As Alisia, you must overcome eight stages of obstacles to avenge your father’s death and prevent the evil god Baldour (who killed your dad) from awakening. Sure, the story may sound only a little cliché, but who plays platformers for the character development?
Graphically, Alisia Dragoon is a mixed bag. While the visuals certainly do their job, sometimes I found myself expecting a bit more. There is some pretty parallax (I’m such a whore for parallax!) and the earth tone colors fit well.
Alisia herself is animated well enough, as are her enemies. Little details, like her hair flowing when she jumps down, are a nice touch. There are a few fog warping effects on some stages that are nice to look at but again, nothing really stands out, at least until the later stages. The first few levels look a bit sparse compared to them.

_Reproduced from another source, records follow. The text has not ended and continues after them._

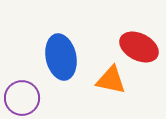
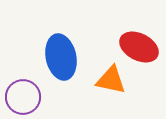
purple circle: moved 1 px right, 1 px up
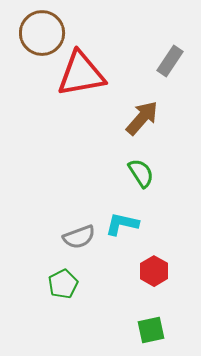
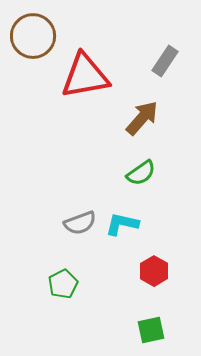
brown circle: moved 9 px left, 3 px down
gray rectangle: moved 5 px left
red triangle: moved 4 px right, 2 px down
green semicircle: rotated 88 degrees clockwise
gray semicircle: moved 1 px right, 14 px up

Stage five (the cave) looks awesome, as does the rotating cylinder in stage six.
The music is excellent. Mecano Associates scored a great medieval sounding soundtrack that I will have to obtain somehow. The sounds are well done too. Alisia’s little yelp when she gets hit isn’t that appealing but the crashes and explosions are very cool.
You get to choose from four control schemes, with one button used for firing, one for jumping, and one for changing your dragons. The difficulty level can be a tad intimidating, and continuing sends you back to the beginning of the level. But we all need a little challenge in our lives, right?
The gameplay is simple to get into, but requires a little management. Alisia has a thunder attack that homes in on enemies. The attack charges automatically and unleashes itself on all enemies onscreen when it’s full. She can upgrade her attack power by collecting power-ups throughout the game. There are also extra lives and energy to be had. Many stages also have secret rooms that contain vital power-ups. Since you only have one life and continues are few and far between, you’ll need to hunt down all the goodies you can.
Alisia also has a little monster companion who helps her in battle. There are four that can be changed with a press of a button: a dragon that breathes fire, a little floating fireball that burns enemies with its body, a boomerang-throwing lizard, and a flying reptile who’s thunder attack takes out all enemies at once (when it’s charged). Your companions take damage and can be killed, however, and finding a revive power-up isn’t easy. Fortunately, you can find meat to cure them. You can also raise their life bars with additional power-up goodies.
There’s some decent platforming to be had here, but nothing that requires ninja gaming skills. Alisia Dragoon isn’t that long, and I suspect most gamers will be able to get through it in a weekend. The solid game mechanics, cool graphics, and great soundtrack will hook you in and keep you playing until the very end. I recommend it wholeheartedly. Now if you’ll excuse me, I have to get back to playing.